**PROBLEM 1:** Using the equity compensation extract, explain in one to three sentences what information the table is said to provide and as of what date.

Equity Compensation Plan Information

        The following table provides information about the Company's Common Stock that may be issued upon exercise of options, warrants and rights under all of the Company's equity compensation plans as of December 31, 2003.

Plan Category

  Number of Securities to
be Issued Upon Exercise
of Outstanding Options,
Warrants and Rights

  Weighted-Average
Exercise Price of
Outstanding Options,
Warrants and Rights

  Number of Securities
Available for Future
Issuance Under Equity
Compensation Plans
(Excluding Securities
Reflected in
Column (a))(1)

 
  (a)

  (b)

  (c)

Equity Compensation Plans Approved by Security Holders (2)   1,557,289   $ 17.58   1,714,664

Equity Compensation Plans Not Approved by Security Holders (3)

 

2,677,684

 

$

17.58

 

846,791
   
 
 
  Total   4,234,973   $ 17.58   2,561,455
   
 
 

(1)
Includes 8,766 shares of Common Stock issued in connection with the offering period under the Company's 1996 Employee Stock Purchase Plan which ended on January 31, 2004.

(2)
Includes shares available for issuance under the Company's 1993 Director Stock Option Plan, 1994 Stock Option Plan, 1996 Employee Stock Purchase Plan and the 1997 Stock Incentive Plan.

Collection entries:
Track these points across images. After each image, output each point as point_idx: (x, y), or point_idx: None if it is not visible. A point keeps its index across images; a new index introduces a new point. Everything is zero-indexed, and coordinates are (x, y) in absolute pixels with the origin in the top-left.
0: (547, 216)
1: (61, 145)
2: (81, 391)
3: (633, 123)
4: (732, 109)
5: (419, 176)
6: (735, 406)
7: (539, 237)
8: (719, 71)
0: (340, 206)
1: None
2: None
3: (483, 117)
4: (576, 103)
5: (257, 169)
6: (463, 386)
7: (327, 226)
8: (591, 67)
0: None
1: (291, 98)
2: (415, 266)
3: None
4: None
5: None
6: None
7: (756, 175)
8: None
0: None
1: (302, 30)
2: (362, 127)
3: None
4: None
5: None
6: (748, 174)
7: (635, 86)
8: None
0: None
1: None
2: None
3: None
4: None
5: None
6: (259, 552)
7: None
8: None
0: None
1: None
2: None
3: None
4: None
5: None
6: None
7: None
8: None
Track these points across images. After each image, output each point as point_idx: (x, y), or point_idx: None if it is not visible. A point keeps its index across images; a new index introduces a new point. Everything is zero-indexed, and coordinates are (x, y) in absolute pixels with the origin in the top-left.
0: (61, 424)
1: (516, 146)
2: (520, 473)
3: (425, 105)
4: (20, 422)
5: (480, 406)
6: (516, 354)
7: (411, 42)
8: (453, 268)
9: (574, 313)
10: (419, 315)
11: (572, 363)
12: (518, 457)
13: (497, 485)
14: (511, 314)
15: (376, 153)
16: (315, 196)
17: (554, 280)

**PROBLEM 2:** Rewrite the point tracking records, from their first line through the line with "7: (327, 226)", as a Markdown table with the columns Row and Line. Number each line, and leave out any blank lines.

**ANSWER 1:** The table gives information about the Company's Common Stock that may be issued when options, warrants and rights are exercised under all of the Company's equity compensation plans. The figures are as of December 31, 2003.

**ANSWER 2:**
| Row | Line |
|---|---|
| 1 | Track these points across images. After each image, output each point as point_idx: (x, y), or point_idx: None if it is not visible. A point keeps its index across images; a new index introduces a new point. Everything is zero-indexed, and coordinates are (x, y) in absolute pixels with the origin in the top-left. |
| 2 | 0: (547, 216) |
| 3 | 1: (61, 145) |
| 4 | 2: (81, 391) |
| 5 | 3: (633, 123) |
| 6 | 4: (732, 109) |
| 7 | 5: (419, 176) |
| 8 | 6: (735, 406) |
| 9 | 7: (539, 237) |
| 10 | 8: (719, 71) |
| 11 | 0: (340, 206) |
| 12 | 1: None |
| 13 | 2: None |
| 14 | 3: (483, 117) |
| 15 | 4: (576, 103) |
| 16 | 5: (257, 169) |
| 17 | 6: (463, 386) |
| 18 | 7: (327, 226) |